▶ WHAT THE EXERCISE ASKS: Show all lines of the listing that contain the word "BAHA".

▶ STUDY MATERIAL:
- - -

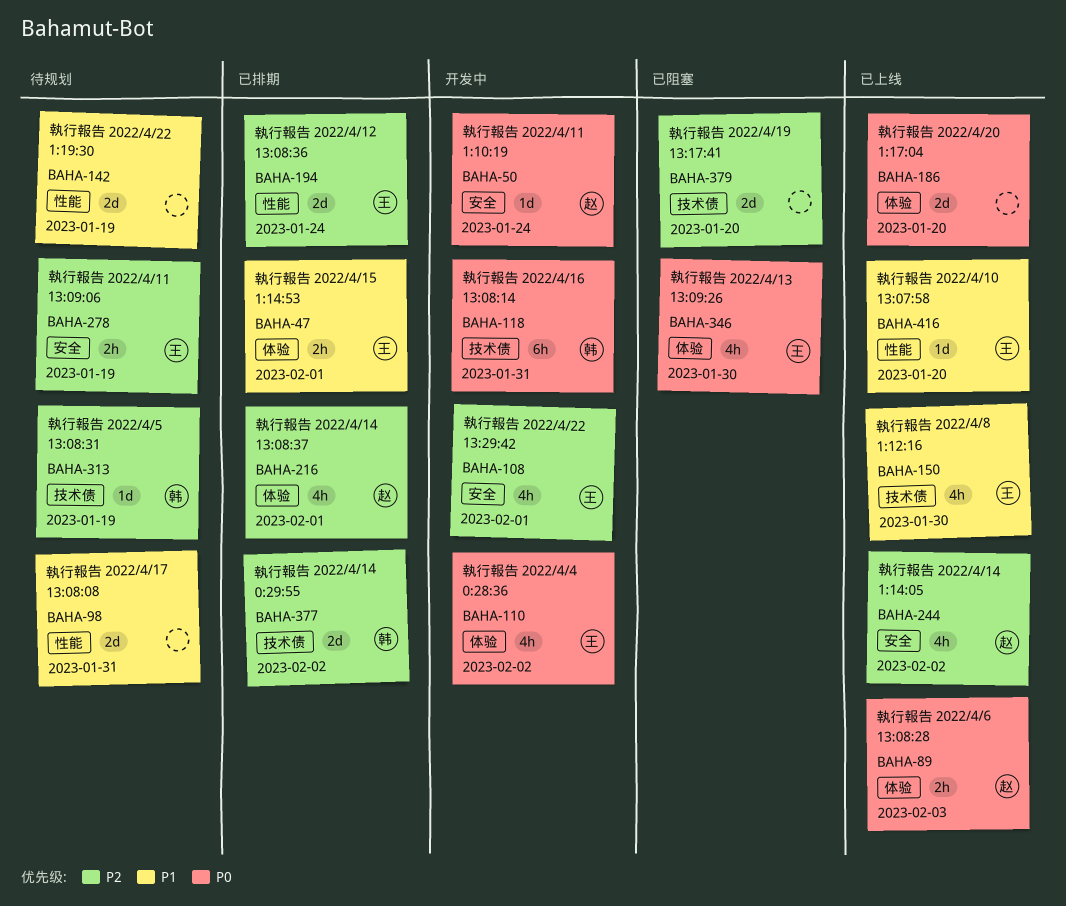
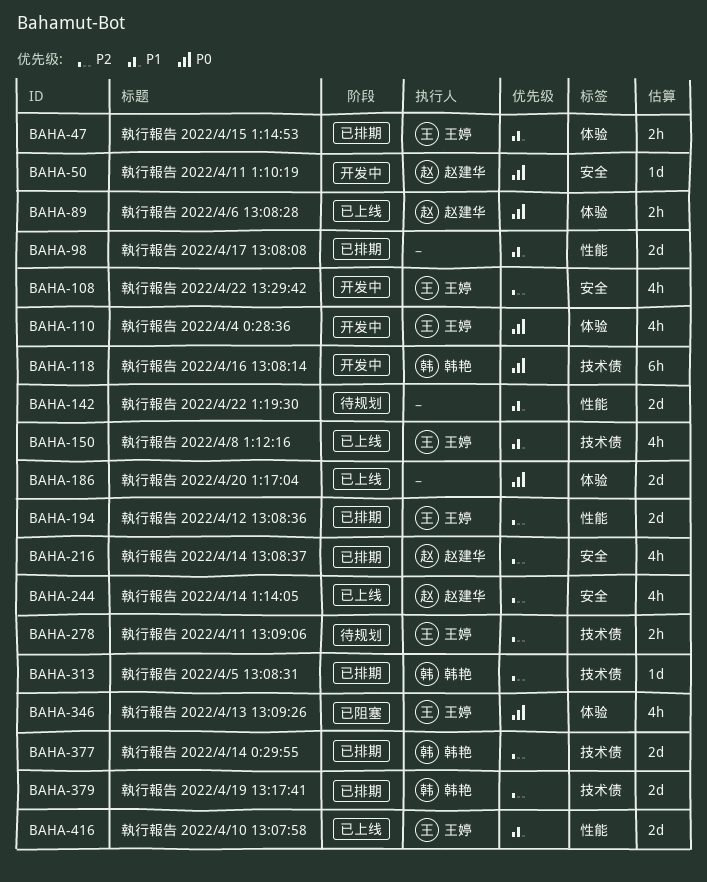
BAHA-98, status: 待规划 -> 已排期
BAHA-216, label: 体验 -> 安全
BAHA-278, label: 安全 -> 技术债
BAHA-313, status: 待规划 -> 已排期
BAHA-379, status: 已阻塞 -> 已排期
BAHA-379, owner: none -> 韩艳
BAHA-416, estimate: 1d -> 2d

- - -

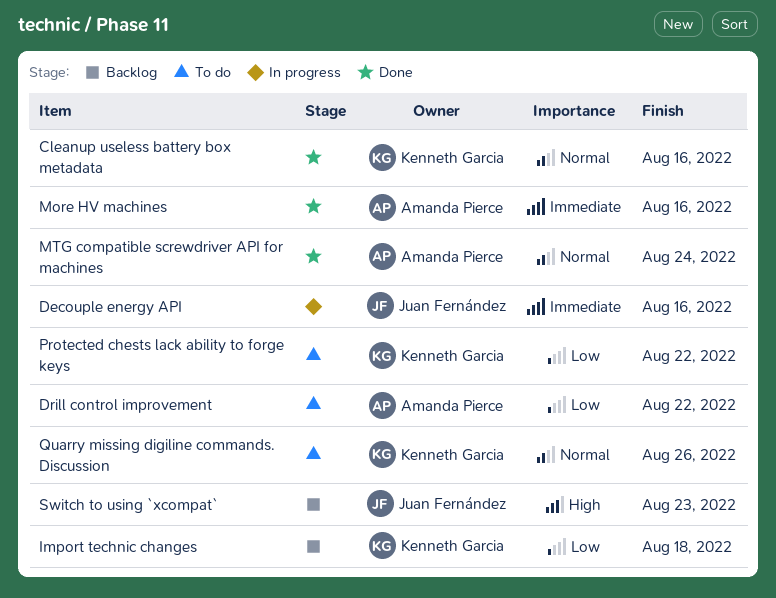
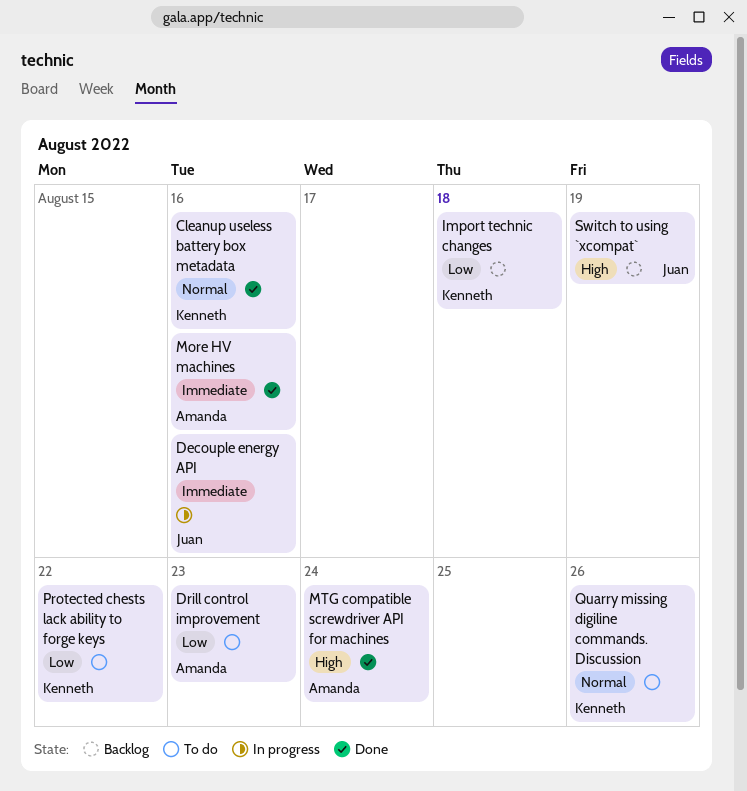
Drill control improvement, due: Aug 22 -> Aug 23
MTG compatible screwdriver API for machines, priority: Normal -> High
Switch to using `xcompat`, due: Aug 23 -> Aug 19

- - -

▶ OUTPUT BELOW:
BAHA-98, status: 待规划 -> 已排期
BAHA-216, label: 体验 -> 安全
BAHA-278, label: 安全 -> 技术债
BAHA-313, status: 待规划 -> 已排期
BAHA-379, status: 已阻塞 -> 已排期
BAHA-379, owner: none -> 韩艳
BAHA-416, estimate: 1d -> 2d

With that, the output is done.